Training of the network.

To start training process of the network simple call the Train method and pass your training patterns in it.要开始网络的训练过程，请简单地调用该Train方法并将训练模式传递给它。

//Train the network
backpropNetwork.Train(trainingPatterns);

Normally, an execution flow will leave this method when training is complete, but in some cases it could stay there forever (!).The Train method is currently implemented relying only on one fact: the network training will be completed sooner or later. Well, I admit - this is wrong assumption and network training may never complete. The most “popular” reasons for neural network training failure are:通常情况下，执行流程将在训练完成后离开此方法，但在某些情况下，它可以永久保留在那里（！）。该Train方法目前仅依靠一个事实实现：网络训练迟早会完成。好吧，我承认 - 这是错误的假设，网络训练可能永远不会完成。神经网络训练失败的最“流行”原因是：

Training never completes because:	Possible solution
1. The network topology is too simple to handle amount of training patterns you provide.

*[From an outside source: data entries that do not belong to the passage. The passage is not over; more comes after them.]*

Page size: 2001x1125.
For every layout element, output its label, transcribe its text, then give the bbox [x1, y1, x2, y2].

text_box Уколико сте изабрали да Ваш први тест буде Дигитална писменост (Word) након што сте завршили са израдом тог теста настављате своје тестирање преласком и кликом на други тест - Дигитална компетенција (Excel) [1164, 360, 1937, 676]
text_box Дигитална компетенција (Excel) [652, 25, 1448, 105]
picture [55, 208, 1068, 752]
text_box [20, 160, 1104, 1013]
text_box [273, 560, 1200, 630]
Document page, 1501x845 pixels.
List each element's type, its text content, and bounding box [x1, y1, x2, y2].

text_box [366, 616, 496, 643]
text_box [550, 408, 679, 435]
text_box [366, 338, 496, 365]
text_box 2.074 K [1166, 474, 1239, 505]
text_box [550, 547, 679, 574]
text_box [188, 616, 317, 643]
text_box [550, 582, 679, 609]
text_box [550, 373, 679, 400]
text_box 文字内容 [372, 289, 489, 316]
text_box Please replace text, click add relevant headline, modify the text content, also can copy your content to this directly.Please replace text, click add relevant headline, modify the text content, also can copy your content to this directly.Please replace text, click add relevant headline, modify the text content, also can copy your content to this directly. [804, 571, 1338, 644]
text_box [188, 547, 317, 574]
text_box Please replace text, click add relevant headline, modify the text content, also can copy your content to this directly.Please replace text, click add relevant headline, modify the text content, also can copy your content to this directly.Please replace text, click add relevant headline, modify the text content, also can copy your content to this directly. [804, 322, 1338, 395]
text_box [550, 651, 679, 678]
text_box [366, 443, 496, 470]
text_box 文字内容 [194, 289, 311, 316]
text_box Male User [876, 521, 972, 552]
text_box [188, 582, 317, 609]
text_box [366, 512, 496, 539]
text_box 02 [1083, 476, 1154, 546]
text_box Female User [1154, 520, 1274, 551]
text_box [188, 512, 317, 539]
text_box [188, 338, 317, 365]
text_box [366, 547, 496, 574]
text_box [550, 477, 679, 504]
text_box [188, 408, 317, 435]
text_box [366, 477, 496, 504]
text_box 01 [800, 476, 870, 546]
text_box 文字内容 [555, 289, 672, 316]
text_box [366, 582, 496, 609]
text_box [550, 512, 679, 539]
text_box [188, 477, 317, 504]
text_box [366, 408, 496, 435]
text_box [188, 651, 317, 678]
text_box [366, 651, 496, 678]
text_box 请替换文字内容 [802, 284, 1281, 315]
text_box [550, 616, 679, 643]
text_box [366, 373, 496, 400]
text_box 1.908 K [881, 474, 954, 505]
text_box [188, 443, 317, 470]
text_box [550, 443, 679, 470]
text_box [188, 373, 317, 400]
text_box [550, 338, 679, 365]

You will have to create bigger network.	Add more nodes into middle layer or add more middle layers to the network.
2. The training patterns are not clear enough, not precise or are too complicated for the network to differentiate them.	As a solution you can clean the patterns or you can use different type of network /training algorithm. Also, you cannot train the network to guess next winning lottery numbers... :-)
3. Your training expectations are too high and/or not realistic.	Lower your expectations. The network could be never 100% "sure"
4. No reason	Check the code!

Most of those reasons are very easy to resolve and it is a good subject for a future article. Meanwhile, we can enjoy the results.

培训从未完成，因为：	可能的方案
1.网络拓扑过于简单，无法处理您提供的训练模式。您将不得不创建更大的网络。	将更多节点添加到中间层或向网络添加更多中间层。
2.训练模式不够清晰，不够精确或太复杂，网络无法区分它们。	作为解决方案，您可以清理模式，也可以使用不同类型的网络/培训算法。此外，你不能训练网络猜测下一个中奖彩票...... :-)
3.你的训练期望太高和/或不现实。	降低你的期望。网络永远不会100％“肯定”
没有理由	检查代码！

大多数这些原因很容易解决，这是未来文章的一个很好的主题。同时，我们可以享受结果。

Enjoying the results

Now we can see what the network has learned. Following code fragment shows how to use trained neural network in your OCR application.现在我们可以看到网络学到了什么。以下代码片段显示了如何在OCR应用程序中使用经过训练的神经网络。

//Get your input data
 double[] aInput = ... (your digitized image of the character)
//Load the data into the network
for (int i = 0; i< backpropNetwork.InputNodesCount;i++)
    backpropNetwork.InputNode(i).Value = aInput[i];
//Run the network
backpropNetwork.Run();
//Get result from the network and convert it to a character
return Convert.ToChar(aFirstChar + backpropNetwork.BestNodeIndex).ToString();

In order to use the network you have to load your data into input layer. Then use the Run method to let the network process your data. Finally, get your results out from output nodes of the network and analyze those (The BestNodeIndex property I created in OCRNetwork class does this job for me).要使用网络，您必须将数据加载到输入层。然后使用该Run方法让网络处理您的数据。最后，从网络的输出节点获取结果并分析（我在OCRNetwork类里创建的BestNodeIndex属性为我做这个工作）。